Rewrite $$l_2$$: $$\frac{x-1}{1} = \frac{y + 3/2}{\alpha/2} = \frac{z+5}{2}$$ — direction vector $$\vec{d_2} = (1, \alpha/2, 2)$$

Find $$\alpha$$ using perpendicularity of $$l_1$$ and $$l_2$$.

$$\vec{d_1} \cdot \vec{d_2} = 0$$

$$3(1) + (-2)(\alpha/2) + 0(2) = 0$$

$$3 - \alpha = 0 \Rightarrow \alpha = 3$$

So $$\vec{d_2} = (1, 3/2, 2)$$, or equivalently $$(2, 3, 4)$$.

Find the angle between $$l_2$$ and $$l_3$$.

$$l_3: \frac{1-x}{3} = \frac{2y-1}{-4} = \frac{z}{4}$$

Rewrite: $$\frac{x-1}{-3} = \frac{y - 1/2}{-2} = \frac{z}{4}$$ — direction vector $$\vec{d_3} = (-3, -2, 4)$$, or $$(3, 2, -4)$$.
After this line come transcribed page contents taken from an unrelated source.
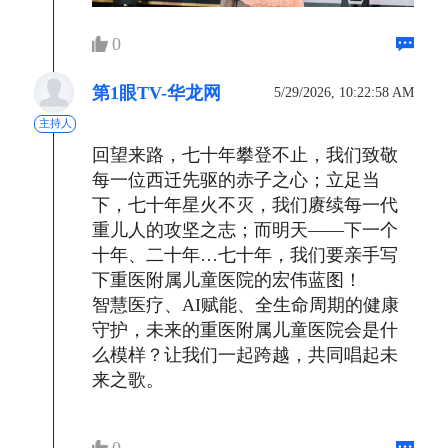
0
第1眼TV-华龙网
5/29/2026, 10:22:58 AM
主持人
回望来路，七十年攀登不止，我们致敬
每一位西迁先驱的赤子之心；立足当
下，七十年星火不灭，我们赓续每一代
重儿人的攻坚之志；而明天——下一个
十年、二十年…七十年，我们要亲手写
下重医附属儿童医院的宏伟蓝图！
智慧医疗、AI赋能、全生命周期的健康
守护，未来的重医附属儿童医院会是什
么模样？让我们一起跨越，共同唱起未
来之歌。
0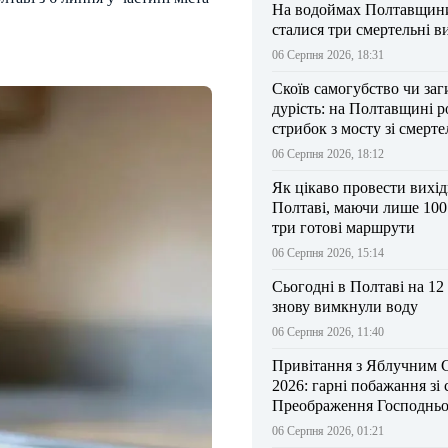
На водоймах Полтавщини 
сталися три смертельні в
06 Серпня 2026, 18:31
Скоїв самогубство чи заг
дурість: на Полтавщині р
стрибок з мосту зі смерт
результатом
06 Серпня 2026, 18:12
Як цікаво провести вихі
Полтаві, маючи лише 100
три готові маршрути
06 Серпня 2026, 15:14
Сьогодні в Полтаві на 12
знову вимкнули воду
06 Серпня 2026, 11:40
Привітання з Яблучним 
2026: гарні побажання зі
Преображення Господньо
06 Серпня 2026, 01:21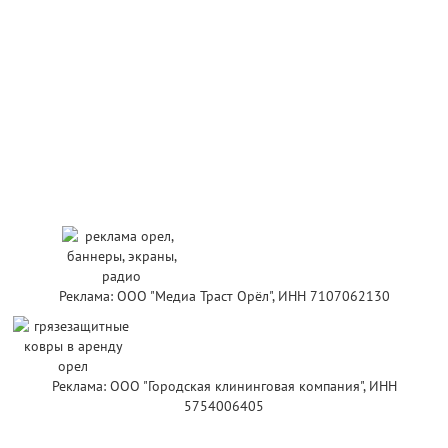
Реклама: ООО "Медиа Траст Орёл", ИНН 7107062130
Реклама: ООО "Городская клининговая компания", ИНН
5754006405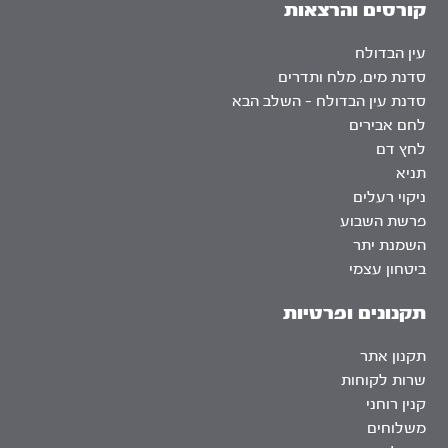
קורסים והרצאות
עין הבדולח
סדנת מים, מלח ותדרים
סדנת עין הבדולח – השלב הבא
לחם אבירים
לחץ דם
תניא
ניקוי רעלים
פרשת השבוע
השמנת יתר
ביטחון עצמי
תקנונים ופרטיות
תקנון אתר
שרות לקוחות
קנין רוחני
משלוחים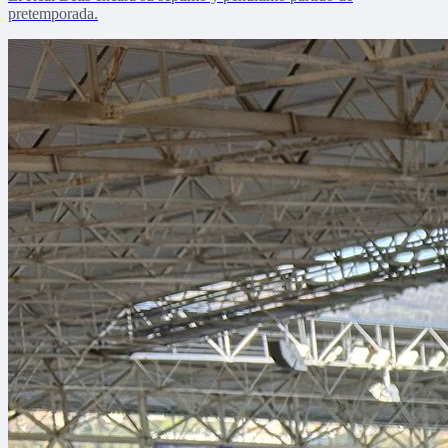
pretemporada.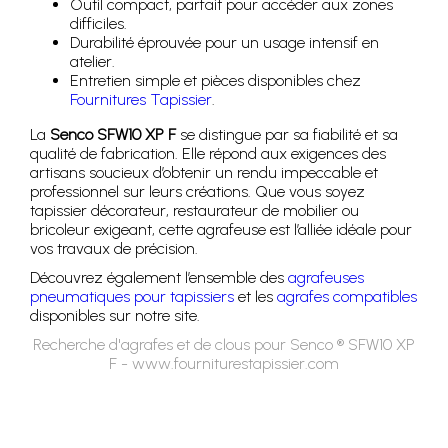
Outil compact, parfait pour accéder aux zones
difficiles.
Durabilité éprouvée pour un usage intensif en
atelier.
Entretien simple et pièces disponibles chez
Fournitures Tapissier
.
La
Senco SFW10 XP F
se distingue par sa fiabilité et sa
qualité de fabrication. Elle répond aux exigences des
artisans soucieux d’obtenir un rendu impeccable et
professionnel sur leurs créations. Que vous soyez
tapissier décorateur, restaurateur de mobilier ou
bricoleur exigeant, cette agrafeuse est l’alliée idéale pour
vos travaux de précision.
Découvrez également l’ensemble des
agrafeuses
pneumatiques pour tapissiers
et les
agrafes compatibles
disponibles sur notre site.
Recherche d'agrafes et de clous pour Senco ® SFW10 XP
F - www.fourniturestapissier.com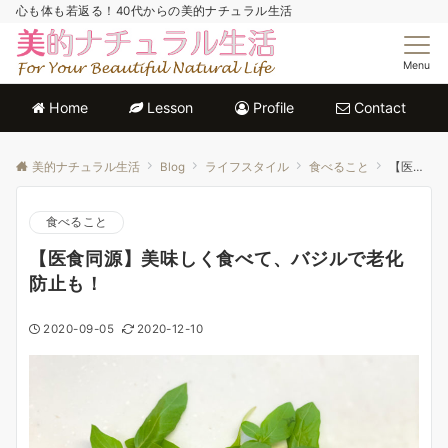
心も体も若返る！40代からの美的ナチュラル生活
Menu
Home
Lesson
Profile
Contact
美的ナチュラル生活
Blog
ライフスタイル
食べること
【医食同源】美味しく食べて、バジルで老化防止も！
食べること
【医食同源】美味しく食べて、バジルで老化
防止も！
2020-09-05
2020-12-10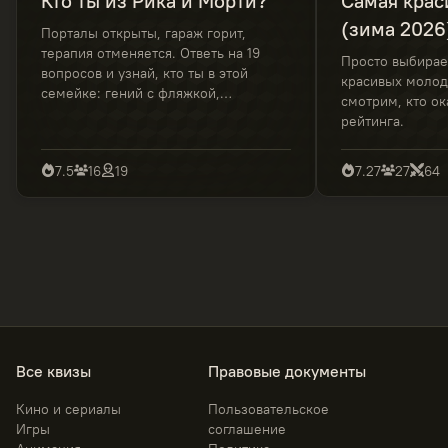
Кто ты из Рика и Морти?
Самая крас
(зима 2026
Порталы открыты, гараж горит,
терапия отменяется. Ответь на 19
Просто выбира
вопросов и узнай, кто ты в этой
красивых молод
семейке: гений с фляжкой,
смотрим, кто ок
тревожный спутник,
рейтинга.
рациональный бунтарь или
мастер неловких решений. Вабба
7.5
16
19
7.27
27
64
Лабба Даб Даб!
Все квизы
Правовые документы
Кино и сериалы
Пользовательское
Игры
соглашение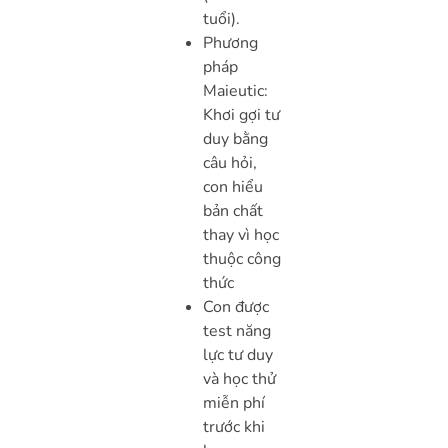
tuổi).
Phương
pháp
Maieutic:
Khơi gợi tư
duy bằng
câu hỏi,
con hiểu
bản chất
thay vì học
thuộc công
thức
Con được
test năng
lực tư duy
và học thử
miễn phí
trước khi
$$\cos\theta = \frac{|\vec{d_2} \cdot \vec{d_3}|}{|\vec{d_2}||\vec{d_3}|}$$

$$\vec{d_2} \cdot \vec{d_3} = 2(3) + 3(2) + 4(-4) = 6 + 6 - 16 = -4$$

$$|\vec{d_2}| = \sqrt{4 + 9 + 16} = \sqrt{29}$$

$$|\vec{d_3}| = \sqrt{9 + 4 + 16} = \sqrt{29}$$

$$\cos\theta = \frac{4}{29}$$

$$\theta = \cos^{-1}\left(\frac{4}{29}\right) = \sec^{-1}\left(\frac{29}{4}\right)$$

The correct answer is Option B: $$\sec^{-1}\left(\frac{29}{4}\right)$$.